What are the most confusing software development topics?

…or Take some StackOverflow and add a pinch of BigQuery

Irina Truong
Parse.ly Engineering
4 min readMar 24, 2017

--

Struggling? Image source: http://mlp.wikia.com/wiki/File:FANMADE_Twilight_facedesk.gif

StackOverflow question and answer data has been available as a public dataset on Google BigQuery for quite a while. I read about it some time ago, and promptly forgot — until recently, when struggling with something at work, I had a thought: “Is it really that hard? Do other people struggle with the same thing?”

And then I thought, this dataset could provide an answer!

The dataset contains around 20 tables, but the relevant one here is the table of post_questions, with the field answer_count in it. Each row also contains tags, a pipe-separated string of tags that I will call software development topics.

Here is a query to return the number of answered and unanswered questions in every topic (tag). The data is sorted by the number of unanswered questions, in reverse order, then it is limited to the top 1000 records.

That magic with split(tags) and then unnest(tags) is there because we want to flatten the array of tags and see a separate record for every individual tag instead.

Once I had this data, I exported it in csv format and uploaded to Google Spreadsheets, for further exploration. I also added a new column, percent_unanswered, with values equal to (100 * unanswered) / total.

Here is a subset of the top 20 records returned by the query:

Here is a chart of the same:

Original at plot.ly: https://plot.ly/~itruong/2/.

My first line of reasoning was that, surely if the topic generates a lot of unanswered questions, it must be very confusing? As we can see, javascript, android, java, php and c# generate the most unanswered questions. Then, are they the most confusing? I agree, modern javascript is intimidating (if you don’t believe me, read this), but C# or Java… maybe not so much?

So perhaps those topics are something wildly popular that a lot of beginners take up. For the next attempt, let’s sort the dataset by the percentage of unanswered questions in total questions asked. If nobody can answer a high percentage of questions on the topic, surely they must be difficult questions?
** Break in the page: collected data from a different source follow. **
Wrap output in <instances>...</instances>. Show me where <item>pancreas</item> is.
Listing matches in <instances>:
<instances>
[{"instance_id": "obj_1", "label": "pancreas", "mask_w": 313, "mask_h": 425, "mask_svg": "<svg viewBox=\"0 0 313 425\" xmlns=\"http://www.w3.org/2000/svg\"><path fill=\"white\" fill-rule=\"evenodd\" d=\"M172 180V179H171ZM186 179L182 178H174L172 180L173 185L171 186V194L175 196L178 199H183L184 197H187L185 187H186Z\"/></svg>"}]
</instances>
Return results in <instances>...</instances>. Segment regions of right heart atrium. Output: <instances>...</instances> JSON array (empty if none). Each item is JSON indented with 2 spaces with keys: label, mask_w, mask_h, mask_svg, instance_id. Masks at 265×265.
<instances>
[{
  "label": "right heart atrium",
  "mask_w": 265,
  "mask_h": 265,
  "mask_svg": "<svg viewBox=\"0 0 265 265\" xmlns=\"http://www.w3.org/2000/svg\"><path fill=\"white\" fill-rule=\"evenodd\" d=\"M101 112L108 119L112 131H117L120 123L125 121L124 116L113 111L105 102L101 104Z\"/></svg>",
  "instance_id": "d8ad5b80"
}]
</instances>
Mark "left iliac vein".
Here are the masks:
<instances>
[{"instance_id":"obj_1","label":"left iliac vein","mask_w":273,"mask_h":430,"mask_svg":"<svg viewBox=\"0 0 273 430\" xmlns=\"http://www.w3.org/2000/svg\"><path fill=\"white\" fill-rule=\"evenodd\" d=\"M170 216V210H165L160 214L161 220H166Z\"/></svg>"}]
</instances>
Here is another chart:

Original at plot.ly: https://plot.ly/~itruong/7/.

Topics that have the biggest percentage of unanswered questions: magento-1.9, jupiter-notebook, jsf-2.2, cordova-plugins, internet-explorer-11. Now, this looks as though we hit the other end of the spectrum: topics that are too specific or too obscure, so there are not enough experts to answer the questions.

Let’s try combining the two approaches, and sort the dataset by the number of unanswered questions again, but also apply a filter to only see the topics where 20% or more questions went unanswered:

And a chart:

Original at plot.ly: https://plot.ly/~itruong/8/.

Those must be very confusing, right? They generate a lot of questions, and nobody can answer a fair chunk of those questions. Leading the pack are facebook, cordova, google-chrome, android-studio, and opencv.

And look! The issue that I was struggling with belongs to the topic in this top 20 as well! (It was Apache Spark, at 15th position, and generating 24,460 questions, out of which 25% went unanswered).

Let’s combine the two approaches in a different way: sort the topics by the percentage of unanswered questions, and apply a filter to only see the topics that generated more than the 3rd quartile (75th percentile) of the number of unanswered questions. The 75th percentile here is 2806. Here is the new top 20:

And a chart:

Original at plot.ly: https://plot.ly/~itruong/25/.

Similar but different! Here, we have webpack, woocommerce, ionic-framework, visual-studio-2015, and server as the leaders. Incidentally, my old friend, apache-spark, landed on position 15 again. I would call the former top 20 “The topics confusing to the biggest number of developers”, and the latter top 20 “The topics confusing to, or experiencing the lack of experts”.

I feel slightly better now, knowing that almost 25K people had a problem with my topic that was difficult enough to make them go to StackOverflow and ask a question, and not a single expert was sufficiently knowledgeable to answer almost 6K of those.

Google BigQuery lets you process 1Tb of data per month for free. So if you’re interested, they have many public datasets, and perhaps those can help you answer your burning questions.

Curiosity killed the cat, but it may actually be beneficial to us humans.

--

--